McKoon had hoped to replace Kemp as Georgia’s secretary of state but lost the Republican primary, in May, and so, come January, he will no longer hold elective office in Georgia. Meanwhile, Georgia’s speaker of the House, the Republican David Ralston, does not seem to be a fan of RFRA laws: earlier this year, he told the Atlanta Journal-Constitution, “I haven’t seen very much out of the states that have tackled these issues that makes me want to model after places like North Carolina and Indiana and the others.” In North Carolina, the so-called bathroom law, House Bill 2, which was passed in 2016 and subsequently revised, caused filmmakers and production companies to relocate projects out of the state. (Norm Bielowicz, a former director of the Georgia State Film Office, told me, “Nothing is being made there. And they have a tax incentive.”) Indiana’s RFRA law, which was revised after Republicans in the state went over the language with state business leaders, was signed, in 2015, by Mike Pence, the governor at the time. The Trump-Pence Administration has, not surprisingly, been RFRA-friendly: in May, Trump signed an executive order creating a “faith initiative” that critics say could “facilitate discrimination justified by religion.”

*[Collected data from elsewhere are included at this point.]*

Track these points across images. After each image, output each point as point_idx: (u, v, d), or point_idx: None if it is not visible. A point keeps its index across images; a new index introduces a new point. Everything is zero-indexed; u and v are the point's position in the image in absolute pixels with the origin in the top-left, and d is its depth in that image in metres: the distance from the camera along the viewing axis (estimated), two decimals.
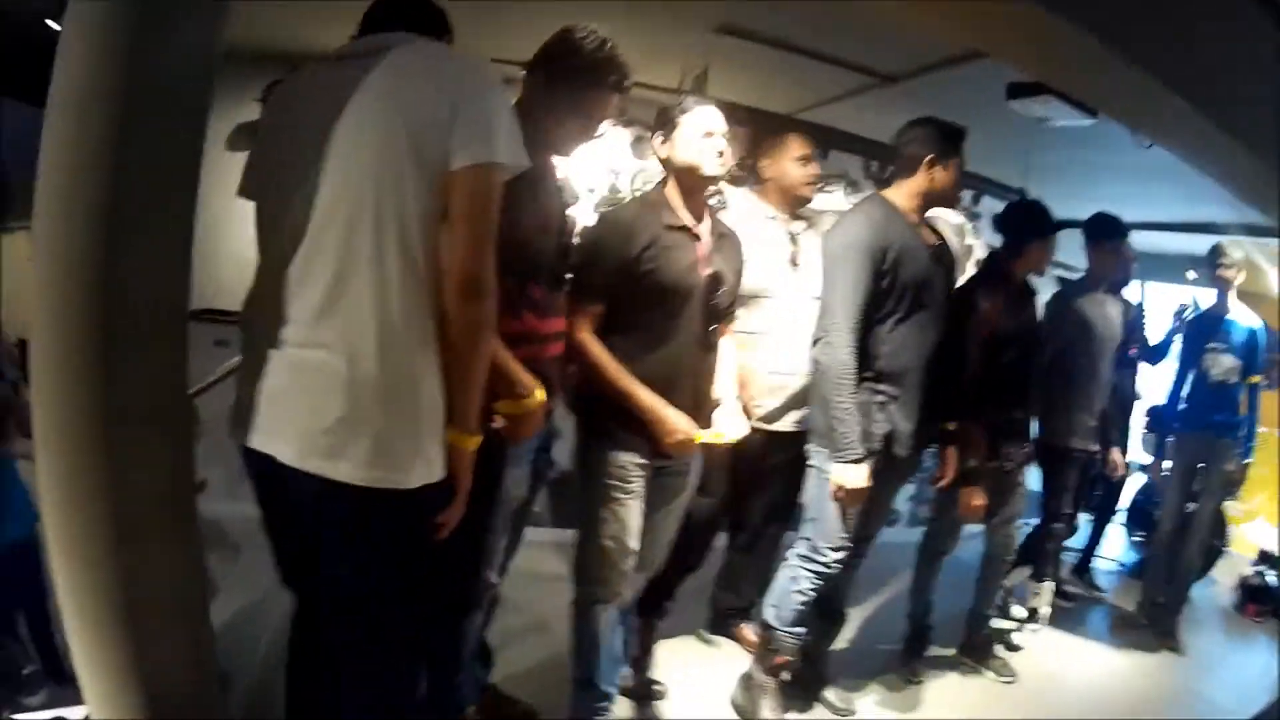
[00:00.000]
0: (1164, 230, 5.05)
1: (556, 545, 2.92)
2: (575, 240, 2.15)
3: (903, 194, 2.55)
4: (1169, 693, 3.51)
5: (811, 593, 2.54)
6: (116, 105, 1.18)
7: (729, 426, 2.30)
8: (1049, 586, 3.82)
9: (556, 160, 2.04)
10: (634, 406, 2.11)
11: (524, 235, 1.81)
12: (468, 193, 1.39)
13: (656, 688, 2.71)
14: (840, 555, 2.51)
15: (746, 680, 2.73)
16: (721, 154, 2.16)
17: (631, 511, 2.20)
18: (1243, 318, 3.90)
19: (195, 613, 1.44)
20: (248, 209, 1.55)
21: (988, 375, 2.88)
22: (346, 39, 1.61)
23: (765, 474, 2.77)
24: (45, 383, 1.25)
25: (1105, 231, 3.49)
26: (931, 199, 2.57)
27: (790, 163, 2.75)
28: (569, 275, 2.09)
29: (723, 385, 2.36)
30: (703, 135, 2.16)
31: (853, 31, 3.31)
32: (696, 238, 2.22)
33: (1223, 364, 3.83)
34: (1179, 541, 3.99)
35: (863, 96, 3.96)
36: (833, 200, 5.38)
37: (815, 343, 2.49)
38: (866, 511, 2.51)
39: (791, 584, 2.56)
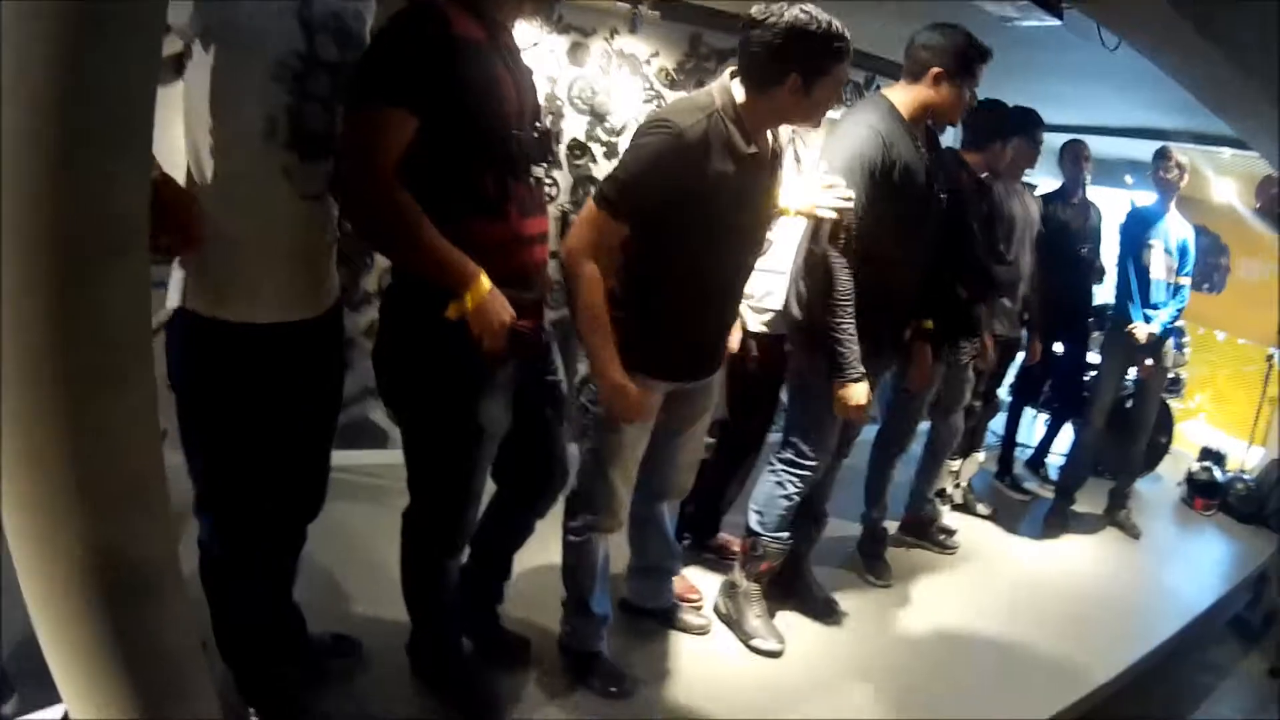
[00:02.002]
0: (1106, 134, 5.01)
1: None
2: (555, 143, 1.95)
3: (906, 97, 2.41)
4: (1130, 581, 3.67)
5: (796, 497, 2.56)
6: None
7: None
8: (972, 460, 4.01)
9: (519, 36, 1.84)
10: (592, 366, 1.96)
11: (496, 123, 1.66)
12: None
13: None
14: (825, 459, 2.54)
15: (730, 587, 2.73)
16: None
17: (641, 440, 2.09)
18: (1177, 220, 3.96)
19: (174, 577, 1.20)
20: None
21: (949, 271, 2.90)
22: None
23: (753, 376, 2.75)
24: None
25: (1020, 126, 3.40)
26: (931, 112, 2.41)
27: None
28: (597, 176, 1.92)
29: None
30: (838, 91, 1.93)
31: None
32: (762, 167, 1.96)
33: (1158, 261, 3.90)
34: (1122, 433, 4.16)
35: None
36: None
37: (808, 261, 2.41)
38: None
39: (777, 489, 2.57)
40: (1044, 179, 4.61)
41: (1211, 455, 4.98)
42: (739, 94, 1.89)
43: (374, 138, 1.54)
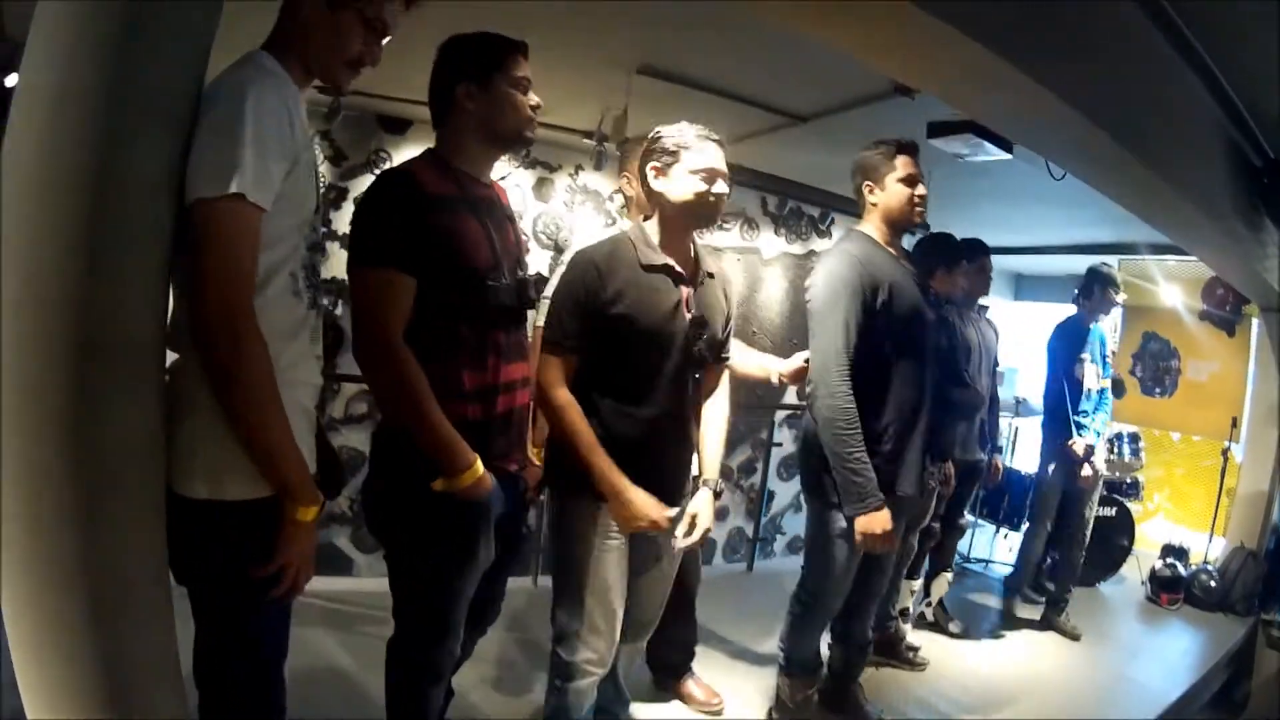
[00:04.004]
0: (1052, 253, 5.33)
1: None
2: (540, 280, 2.01)
3: (872, 223, 2.51)
4: (1102, 680, 3.74)
5: (817, 633, 2.59)
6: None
7: (700, 518, 2.09)
8: (941, 580, 3.99)
9: (506, 186, 1.93)
10: (597, 482, 1.93)
11: (470, 274, 1.70)
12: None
13: None
14: (839, 600, 2.54)
15: (781, 707, 2.74)
16: (723, 196, 2.01)
17: (619, 570, 2.03)
18: (1101, 329, 4.20)
19: (162, 601, 1.30)
20: None
21: None
22: None
23: None
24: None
25: (968, 253, 3.57)
26: (890, 221, 2.48)
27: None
28: (539, 321, 1.97)
29: (707, 452, 2.18)
30: (704, 173, 1.96)
31: (769, 71, 3.37)
32: (680, 279, 2.02)
33: (1090, 372, 4.10)
34: (1062, 542, 4.28)
35: (777, 134, 4.02)
36: (729, 238, 5.54)
37: (809, 398, 2.42)
38: (867, 555, 2.48)
39: (794, 628, 2.59)
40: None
41: (1174, 551, 5.12)
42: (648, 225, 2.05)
43: (375, 298, 1.62)
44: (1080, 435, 4.02)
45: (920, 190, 2.45)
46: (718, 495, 2.15)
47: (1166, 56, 2.80)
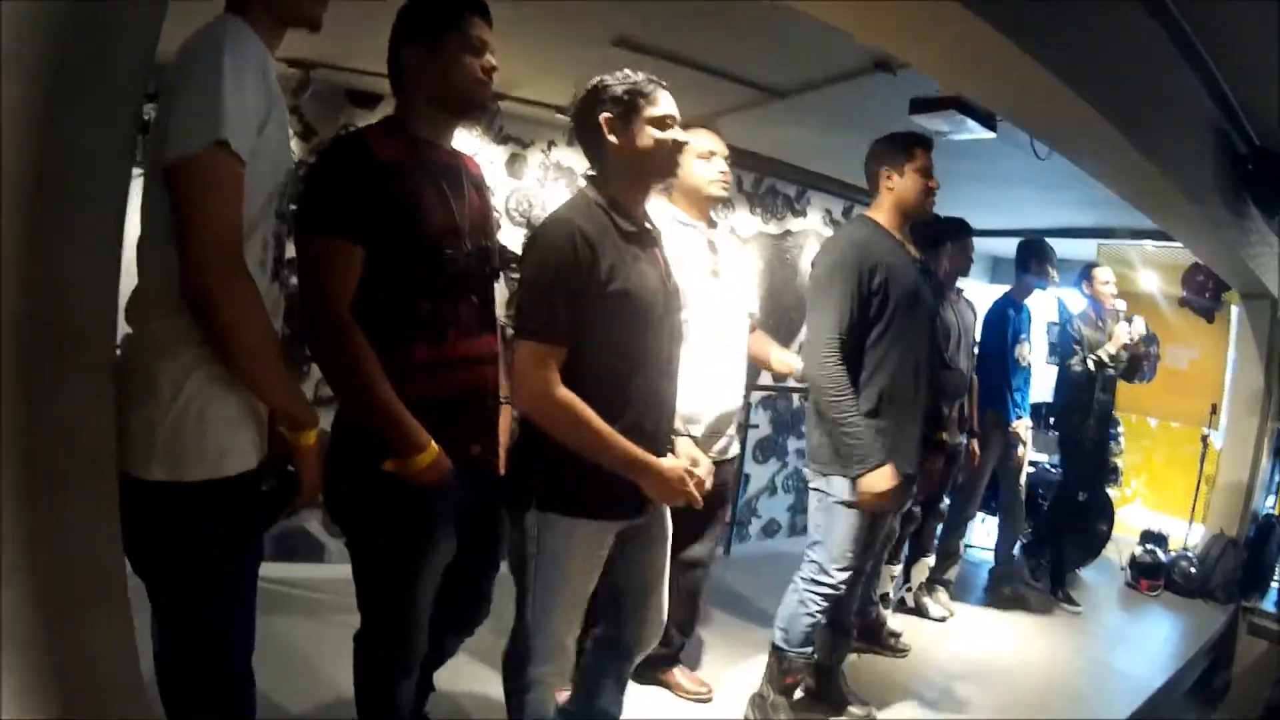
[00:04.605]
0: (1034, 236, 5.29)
1: None
2: (506, 252, 1.91)
3: (880, 212, 2.61)
4: (1084, 665, 3.75)
5: (819, 614, 2.58)
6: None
7: (701, 460, 1.97)
8: (921, 565, 4.03)
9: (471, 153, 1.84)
10: (624, 466, 1.74)
11: (425, 244, 1.64)
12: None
13: None
14: (847, 575, 2.55)
15: (759, 699, 2.73)
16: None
17: (592, 584, 1.88)
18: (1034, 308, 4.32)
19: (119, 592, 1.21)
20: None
21: None
22: None
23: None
24: None
25: (951, 233, 3.58)
26: (903, 210, 2.59)
27: (696, 159, 2.56)
28: (512, 300, 1.81)
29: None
30: (664, 120, 1.82)
31: (749, 45, 3.28)
32: (655, 243, 1.90)
33: (1024, 351, 4.16)
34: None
35: (756, 110, 3.93)
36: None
37: (804, 368, 2.51)
38: (872, 527, 2.54)
39: (800, 606, 2.61)
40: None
41: (1153, 537, 5.13)
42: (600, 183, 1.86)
43: (321, 268, 1.57)
44: (1020, 416, 4.05)
45: (934, 183, 2.58)
46: None
47: (1159, 41, 2.78)
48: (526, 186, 3.97)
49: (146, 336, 1.31)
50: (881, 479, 2.37)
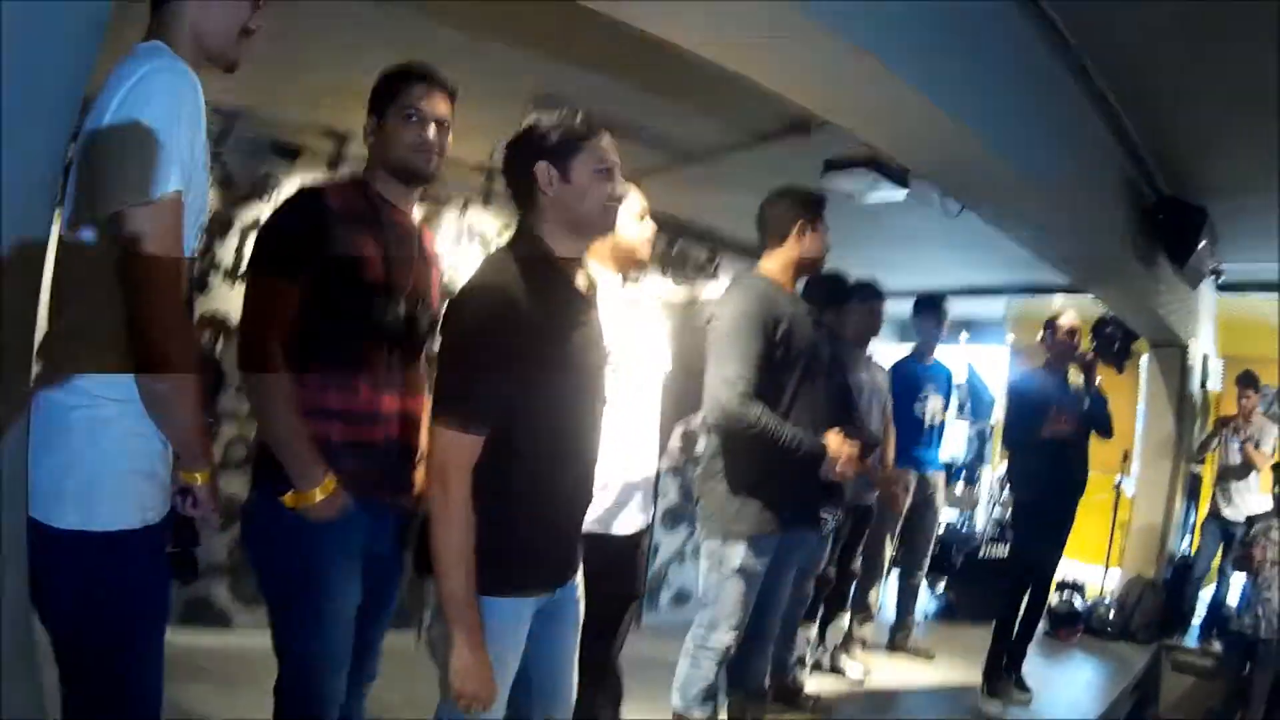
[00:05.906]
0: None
1: None
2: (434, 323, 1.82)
3: (777, 265, 2.57)
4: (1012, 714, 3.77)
5: (712, 676, 2.53)
6: None
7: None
8: (837, 625, 4.01)
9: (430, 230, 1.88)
10: (446, 607, 1.49)
11: (352, 294, 1.69)
12: None
13: None
14: (733, 634, 2.50)
15: None
16: (623, 195, 1.79)
17: (513, 667, 1.62)
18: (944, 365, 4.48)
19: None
20: None
21: None
22: None
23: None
24: None
25: (859, 293, 3.56)
26: (802, 266, 2.59)
27: (632, 216, 2.32)
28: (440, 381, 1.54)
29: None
30: (608, 170, 1.58)
31: (666, 108, 3.33)
32: (592, 305, 1.67)
33: (930, 408, 4.29)
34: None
35: (671, 172, 3.99)
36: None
37: (709, 419, 2.44)
38: (766, 590, 2.53)
39: (693, 669, 2.54)
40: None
41: (1070, 586, 5.19)
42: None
43: (253, 303, 1.68)
44: (924, 473, 4.21)
45: (828, 240, 2.58)
46: None
47: (1071, 92, 2.89)
48: (439, 248, 3.88)
49: (62, 371, 1.26)
50: (831, 450, 2.42)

In disavowing RFRA laws, Ralston, the Georgia House speaker, said, “I’m kind of a forward-looking guy, and I want to look forward.” The question, though, may not be one of looking to the future or the past so much as looking within Georgia or beyond it. Kemp and his allies have taken to saying that a vote for Abrams is a vote to “turn Georgia into the next California.” It’s intended as a reference to her criminal-justice policies, but it might make more sense in the context of RFRA and the state’s relationship with the film industry. “I’ve talked to studio heads in L.A. who have said that if it passes they will leave,” Abrams told me. It’s not only the film industry, she added: tech entrepreneurs interested in Georgia have said the same. Amazon is currently considering Atlanta for its second American headquarters, and the Metro Atlanta Chamber of Commerce has hosted several meetings of Atlanta leaders pitching the company. Some fear that RFRA legislation would kill the chances of Amazon coming to Georgia.

Ansel Elgort in the film ”Baby Driver,“ which was filmed in Atlanta. Photograph by Wilson Webb / TriStar Pictures

Latenser, the location manager who moved to Georgia from D.C., told me, “When I’m driving directors and producers around who are California-based, and they see the Stacey Abrams signs in certain neighborhoods, they get pretty excited. But then they’ll see Trump signs, and they’re not sure what to think. They’re like, ‘People here really support him?’ And, yeah, in Georgia, a lot of people do.”